LOL - kind of glossed over that part, didn't I?

Take 2: what jumps out at me first is based on config, a method that
gets called during dispose and recovery.

> Yes, a lot of the complexity goes away completely. It is not _just_
> ITransport, we also need to implement ISubscriptionStorage, this is what I
> am doing now.

Right. And then there's the whole ServiceLocator refactoring too,
right? Yeah, I know the drill - send you a patch... :) In all
seriousness, would you consider a transition like that? Or at least
some other abstraction that would allow folks to plug in other IoC
containers?

> Integrating everything is going to be... interesting, shall we say?

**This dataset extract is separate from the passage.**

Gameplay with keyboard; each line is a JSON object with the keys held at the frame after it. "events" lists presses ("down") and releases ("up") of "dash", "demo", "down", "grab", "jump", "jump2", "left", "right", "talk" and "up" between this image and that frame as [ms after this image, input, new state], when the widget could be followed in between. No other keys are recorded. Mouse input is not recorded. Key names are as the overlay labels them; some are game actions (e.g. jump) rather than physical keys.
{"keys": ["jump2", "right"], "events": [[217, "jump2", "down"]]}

Indeed - that's why I'm thinking a new implementation that does away
with the assumptions and restrictions imposed by MSMQ as a transport
might be warranted. Right - couple that with the PHT for subscription
storage and saga state storage and you've got a nice little simple
framework with minimal dependencies.

On Thu, Apr 2, 2009 at 11:05 AM, Ayende Rahien <[email protected]> wrote:
> inline
>
> On Thu, Apr 2, 2009 at 1:54 PM, Matt Burton <[email protected]> wrote:
>>
>> > Yeah, we probably need both.
>> > The problem is deciding where to implement this.
>>
>> QueueManager configuration DSL? Or even a parameter object passed into
>> the ctor that has Endpoint, Path, MaxNumberOfMessagesToRetain,
>> TimeToRetainMessages as properties - something along those lines?
>
> Um, no. The issue is where to implement the _cleanup_ logic. :-)
>
>>
>> > That would still work, actually.
>> > If your service isn't there, the message will be queued at the source
>> > until
>> [snip]
>> > So you still get the same (very important) quality.
>>
>> SOLD :)
>>
>> Thinking about a service bus implementation on top of this you could
>> make really a lightweight framework - a lot of the complexity in RSB
>> goes away. (not that there was that much to begin with in comparison
>> to NSB / MT :) Is it really as simple as an ITransport implementation?
>> I guess I'm geared towards small, lightweight, single purpose tools
>> these days (Autofac, AutoMapper, etc...) - a really simple framework
>> built directly on top of RQ seems like a winner to me. (of course
>> using ServiceLocator for IoC so I can use Autofac ;) Just my
>> thoughts...
>
> Yes, a lot of the complexity goes away completely. It is not _just_
> ITransport, we also need to implement ISubscriptionStorage, this is what I
> am doing now.
> I am implementing that on the PHT, so that is pretty easy.
> Integrating everything is going to be... interesting, shall we say?